Exercise details — Will you give every entry again exactly as it stands?

The data Block Start

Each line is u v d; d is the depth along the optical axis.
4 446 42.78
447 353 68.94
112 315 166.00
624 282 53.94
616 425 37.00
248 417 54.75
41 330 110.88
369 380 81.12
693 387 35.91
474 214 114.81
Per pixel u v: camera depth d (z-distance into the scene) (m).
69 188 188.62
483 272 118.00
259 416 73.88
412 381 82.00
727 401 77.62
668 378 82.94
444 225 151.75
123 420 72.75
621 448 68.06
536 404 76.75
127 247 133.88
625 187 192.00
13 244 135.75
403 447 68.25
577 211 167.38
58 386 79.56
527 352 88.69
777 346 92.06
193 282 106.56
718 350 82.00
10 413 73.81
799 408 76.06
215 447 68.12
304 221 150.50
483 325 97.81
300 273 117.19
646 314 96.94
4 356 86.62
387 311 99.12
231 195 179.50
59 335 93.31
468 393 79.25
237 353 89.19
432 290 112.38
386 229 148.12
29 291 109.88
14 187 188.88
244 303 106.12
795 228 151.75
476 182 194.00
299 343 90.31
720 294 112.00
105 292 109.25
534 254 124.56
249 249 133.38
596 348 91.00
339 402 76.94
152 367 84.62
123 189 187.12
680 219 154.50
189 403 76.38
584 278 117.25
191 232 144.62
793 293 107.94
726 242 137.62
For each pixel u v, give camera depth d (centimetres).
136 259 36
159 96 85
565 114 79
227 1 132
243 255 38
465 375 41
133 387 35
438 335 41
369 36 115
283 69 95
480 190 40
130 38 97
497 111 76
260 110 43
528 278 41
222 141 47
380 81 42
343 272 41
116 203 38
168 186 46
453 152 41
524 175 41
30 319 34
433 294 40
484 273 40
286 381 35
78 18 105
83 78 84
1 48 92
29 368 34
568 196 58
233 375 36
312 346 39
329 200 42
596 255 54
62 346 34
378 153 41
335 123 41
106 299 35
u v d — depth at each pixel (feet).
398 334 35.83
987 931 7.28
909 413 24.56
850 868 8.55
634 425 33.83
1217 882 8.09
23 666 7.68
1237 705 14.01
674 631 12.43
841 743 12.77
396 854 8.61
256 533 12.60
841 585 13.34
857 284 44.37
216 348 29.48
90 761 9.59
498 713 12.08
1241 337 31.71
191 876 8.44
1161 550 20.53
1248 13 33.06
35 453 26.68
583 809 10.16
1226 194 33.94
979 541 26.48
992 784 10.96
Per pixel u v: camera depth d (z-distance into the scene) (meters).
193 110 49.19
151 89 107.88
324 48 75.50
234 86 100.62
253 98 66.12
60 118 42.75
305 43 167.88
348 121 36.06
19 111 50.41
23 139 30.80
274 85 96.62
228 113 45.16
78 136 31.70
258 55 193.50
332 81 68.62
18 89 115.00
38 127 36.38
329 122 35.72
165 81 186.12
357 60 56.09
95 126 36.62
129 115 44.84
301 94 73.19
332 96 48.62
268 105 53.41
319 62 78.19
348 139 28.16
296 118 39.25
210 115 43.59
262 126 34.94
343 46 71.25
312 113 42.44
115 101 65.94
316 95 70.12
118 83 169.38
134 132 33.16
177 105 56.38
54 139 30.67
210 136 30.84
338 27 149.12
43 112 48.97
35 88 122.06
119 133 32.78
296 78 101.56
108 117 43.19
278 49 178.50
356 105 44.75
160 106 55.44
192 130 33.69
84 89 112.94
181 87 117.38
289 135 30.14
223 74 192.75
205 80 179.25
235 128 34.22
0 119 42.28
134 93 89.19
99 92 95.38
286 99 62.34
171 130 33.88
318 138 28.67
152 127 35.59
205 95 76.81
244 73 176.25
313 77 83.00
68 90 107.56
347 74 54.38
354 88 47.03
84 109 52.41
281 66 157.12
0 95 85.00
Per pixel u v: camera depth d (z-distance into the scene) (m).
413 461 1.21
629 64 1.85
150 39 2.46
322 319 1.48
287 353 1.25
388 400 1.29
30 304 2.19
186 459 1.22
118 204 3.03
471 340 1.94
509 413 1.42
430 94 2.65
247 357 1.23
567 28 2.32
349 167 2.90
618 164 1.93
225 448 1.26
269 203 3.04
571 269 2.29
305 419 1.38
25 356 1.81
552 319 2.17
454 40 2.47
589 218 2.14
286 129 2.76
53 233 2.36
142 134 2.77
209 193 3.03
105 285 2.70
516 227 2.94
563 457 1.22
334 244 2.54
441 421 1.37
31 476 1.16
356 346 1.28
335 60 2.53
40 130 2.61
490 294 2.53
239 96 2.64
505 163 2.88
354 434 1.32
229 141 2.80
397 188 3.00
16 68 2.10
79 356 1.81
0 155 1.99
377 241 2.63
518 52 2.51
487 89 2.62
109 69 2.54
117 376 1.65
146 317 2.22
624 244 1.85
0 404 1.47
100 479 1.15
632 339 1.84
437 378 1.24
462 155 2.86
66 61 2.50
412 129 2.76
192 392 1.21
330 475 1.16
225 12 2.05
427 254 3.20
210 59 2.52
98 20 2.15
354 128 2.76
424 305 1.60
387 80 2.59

The data Block End

Completed exercise —
Each line is u v d; d is the depth along the optical axis.
4 446 42.78
447 353 68.94
112 315 166.00
624 282 53.94
616 425 37.00
248 417 54.75
41 330 110.88
369 380 81.12
693 387 35.91
474 214 114.81
Per pixel u v: camera depth d (z-distance into the scene) (m).
69 188 188.62
483 272 118.00
259 416 73.88
412 381 82.00
727 401 77.62
668 378 82.94
444 225 151.75
123 420 72.75
621 448 68.06
536 404 76.75
127 247 133.88
625 187 192.00
13 244 135.75
403 447 68.25
577 211 167.38
58 386 79.56
527 352 88.69
777 346 92.06
193 282 106.56
718 350 82.00
10 413 73.81
799 408 76.06
215 447 68.12
304 221 150.50
483 325 97.81
300 273 117.19
646 314 96.94
4 356 86.62
387 311 99.12
231 195 179.50
59 335 93.31
468 393 79.25
237 353 89.19
432 290 112.38
386 229 148.12
29 291 109.88
14 187 188.88
244 303 106.12
795 228 151.75
476 182 194.00
299 343 90.31
720 294 112.00
105 292 109.25
534 254 124.56
249 249 133.38
596 348 91.00
339 402 76.94
152 367 84.62
123 189 187.12
680 219 154.50
189 403 76.38
584 278 117.25
191 232 144.62
793 293 107.94
726 242 137.62
For each pixel u v, give camera depth d (centimetres).
136 259 36
159 96 85
565 114 79
227 1 132
243 255 38
465 375 41
133 387 35
438 335 41
369 36 115
283 69 95
480 190 40
130 38 97
497 111 76
260 110 43
528 278 41
222 141 47
380 81 42
343 272 41
116 203 38
168 186 46
453 152 41
524 175 41
30 319 34
433 294 40
484 273 40
286 381 35
78 18 105
83 78 84
1 48 92
29 368 34
568 196 58
233 375 36
312 346 39
329 200 42
596 255 54
62 346 34
378 153 41
335 123 41
106 299 35
u v d — depth at each pixel (feet).
398 334 35.83
987 931 7.28
909 413 24.56
850 868 8.55
634 425 33.83
1217 882 8.09
23 666 7.68
1237 705 14.01
674 631 12.43
841 743 12.77
396 854 8.61
256 533 12.60
841 585 13.34
857 284 44.37
216 348 29.48
90 761 9.59
498 713 12.08
1241 337 31.71
191 876 8.44
1161 550 20.53
1248 13 33.06
35 453 26.68
583 809 10.16
1226 194 33.94
979 541 26.48
992 784 10.96
Per pixel u v: camera depth d (z-distance into the scene) (meters).
193 110 49.19
151 89 107.88
324 48 75.50
234 86 100.62
253 98 66.12
60 118 42.75
305 43 167.88
348 121 36.06
19 111 50.41
23 139 30.80
274 85 96.62
228 113 45.16
78 136 31.70
258 55 193.50
332 81 68.62
18 89 115.00
38 127 36.38
329 122 35.72
165 81 186.12
357 60 56.09
95 126 36.62
129 115 44.84
301 94 73.19
332 96 48.62
268 105 53.41
319 62 78.19
348 139 28.16
296 118 39.25
210 115 43.59
262 126 34.94
343 46 71.25
312 113 42.44
115 101 65.94
316 95 70.12
118 83 169.38
134 132 33.16
177 105 56.38
54 139 30.67
210 136 30.84
338 27 149.12
43 112 48.97
35 88 122.06
119 133 32.78
296 78 101.56
108 117 43.19
278 49 178.50
356 105 44.75
160 106 55.44
192 130 33.69
84 89 112.94
181 87 117.38
289 135 30.14
223 74 192.75
205 80 179.25
235 128 34.22
0 119 42.28
134 93 89.19
99 92 95.38
286 99 62.34
171 130 33.88
318 138 28.67
152 127 35.59
205 95 76.81
244 73 176.25
313 77 83.00
68 90 107.56
347 74 54.38
354 88 47.03
84 109 52.41
281 66 157.12
0 95 85.00
Per pixel u v: camera depth d (z-distance into the scene) (m).
413 461 1.21
629 64 1.85
150 39 2.46
322 319 1.48
287 353 1.25
388 400 1.29
30 304 2.19
186 459 1.22
118 204 3.03
471 340 1.94
509 413 1.42
430 94 2.65
247 357 1.23
567 28 2.32
349 167 2.90
618 164 1.93
225 448 1.26
269 203 3.04
571 269 2.29
305 419 1.38
25 356 1.81
552 319 2.17
454 40 2.47
589 218 2.14
286 129 2.76
53 233 2.36
142 134 2.77
209 193 3.03
105 285 2.70
516 227 2.94
563 457 1.22
334 244 2.54
441 421 1.37
31 476 1.16
356 346 1.28
335 60 2.53
40 130 2.61
490 294 2.53
239 96 2.64
505 163 2.88
354 434 1.32
229 141 2.80
397 188 3.00
16 68 2.10
79 356 1.81
0 155 1.99
377 241 2.63
518 52 2.51
487 89 2.62
109 69 2.54
117 376 1.65
146 317 2.22
624 244 1.85
0 404 1.47
100 479 1.15
632 339 1.84
437 378 1.24
462 155 2.86
66 61 2.50
412 129 2.76
192 392 1.21
330 475 1.16
225 12 2.05
427 254 3.20
210 59 2.52
98 20 2.15
354 128 2.76
424 305 1.60
387 80 2.59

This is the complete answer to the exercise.